# Lagrangian Mechanics, Conservation of Momentum problem

1. Sep 25, 2008

### fisica1988

Hello, I am just starting Lagrangian mechanics and on a conservation problem but I am stuck. I have part of the solution (i think) but I am not sure how to complete it.

1. The problem statement, all variables and given/known data
In an infinite homogeneous plane. Find all the components of momentum and angular momentum that are conserved.

2. Relevant equations

Obviously there are:
$$\frac{\partial L}{\partial q_i} = f_i$$
$$p_i = \frac{\partial L}{\partial \dot{q}_i}$$
$$f_i = {\dot{p}_i}$$

3. The attempt at a solution

I said that in the infinite homogeneous plane (in the xy plane) since the potential energy doesn't depend on x or y displacement alone these coordinates did not change the Lagrangian. Therefore:

$$L = L(x, y, z, \dot{x}, \dot{y}, \dot{z}) = L(x+e, y+e, z, \dot{x}, \dot{y}, \dot{z})$$
Where e is a change in the coordinates (I'm assuming you can displace them equally and still get back the Lagrangian. If I'm wrong please correct me) .

So since the Lagrangian is translationally invariant I said:

$$f_x = \frac{\partial L}{\partial x} = 0 =\dot{p}_x$$

If $$\dot{p}_x = 0$$, the rate of change of the momentum in the x-direction is constant ( $$p_x = constant$$ ).
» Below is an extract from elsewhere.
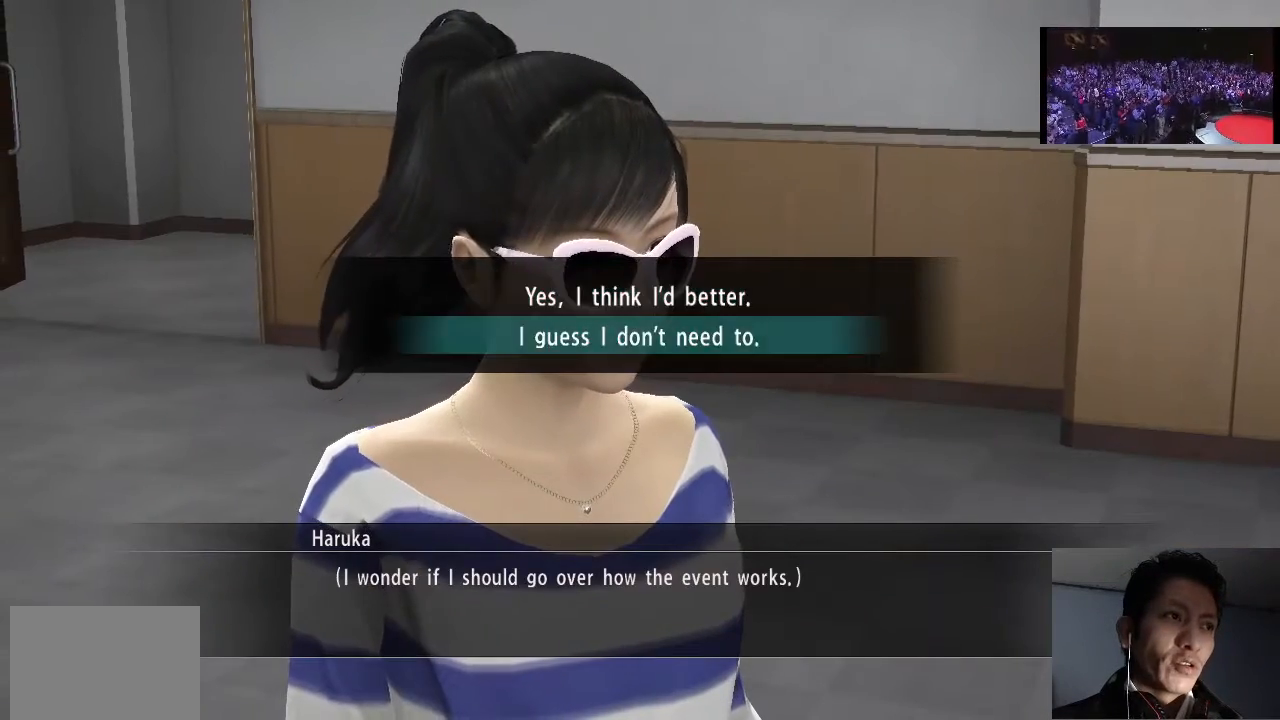
{"buttons": [], "left_stick": "center", "right_stick": "center", "events": [[67, "CROSS", "down"], [133, "CROSS", "up"], [233, "CROSS", "down"], [300, "CROSS", "up"], [367, "CROSS", "down"], [467, "CROSS", "up"]]}
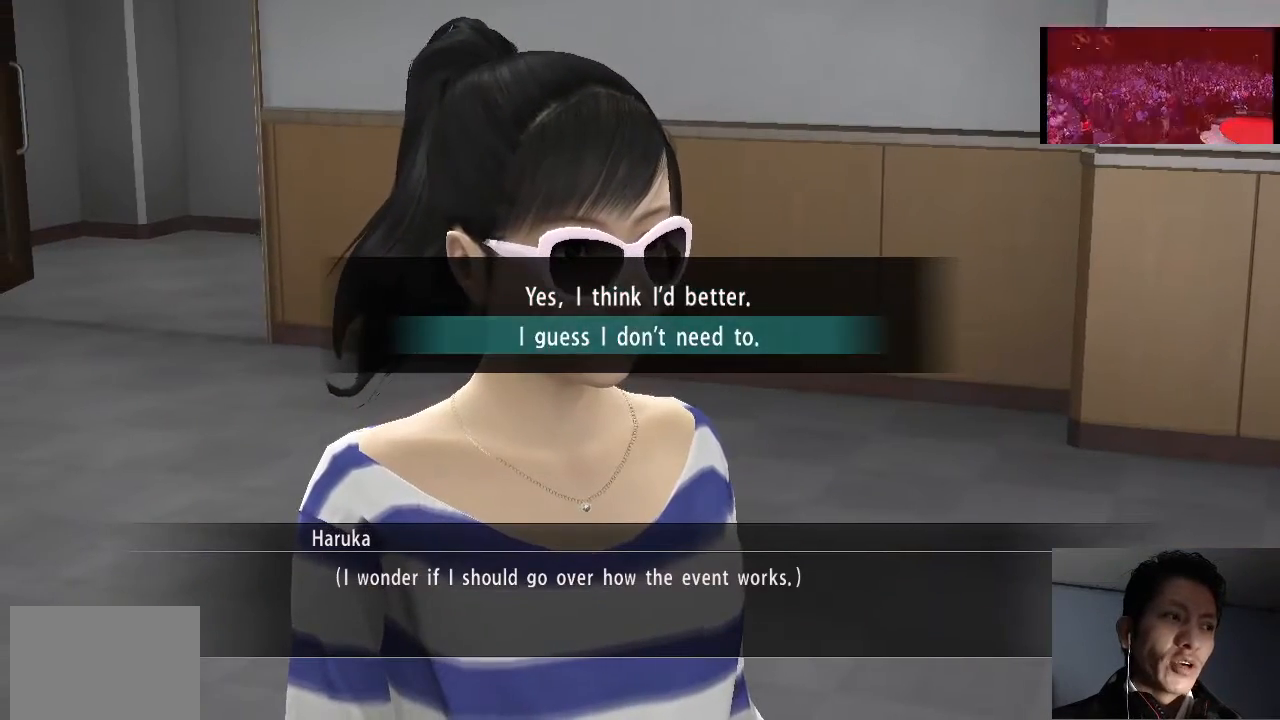
{"buttons": [], "left_stick": "center", "right_stick": "center", "events": [[33, "CROSS", "down"], [133, "CROSS", "up"], [200, "CROSS", "down"], [267, "CROSS", "up"], [367, "CROSS", "down"], [433, "CROSS", "up"]]}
Likewise for the y-direction of momentum:

$$f_y = \frac{\partial L}{\partial y} = 0 =\dot{p}_y$$
$$p_y = constant$$

Does this show, sufficently, mathematically that the x and y components of momentum are conserved?

My central difficulty is showing that, since the infinite homogeneous plane is centrally symmetric about the z-axis, show the z-component of angular momentum, M_z is conserved. I'm unclear on how to do that.

-Thanks

Edit: P.S. the reason I have trouble with the M_z comonent is because I think of it as M_z = x*p_y - y*p_x and since p_x and p_y are constant and the coordinates are invariant under translation that means M_z is constant. But I don't know if that right because it doesn't seem to make sense for the field of 2 points (whos like connecting them is on the z-axis). p_y and p_x are not conserved there. I don't know hwo to show this, or show it with a general Lagrangian like L = T - U or something.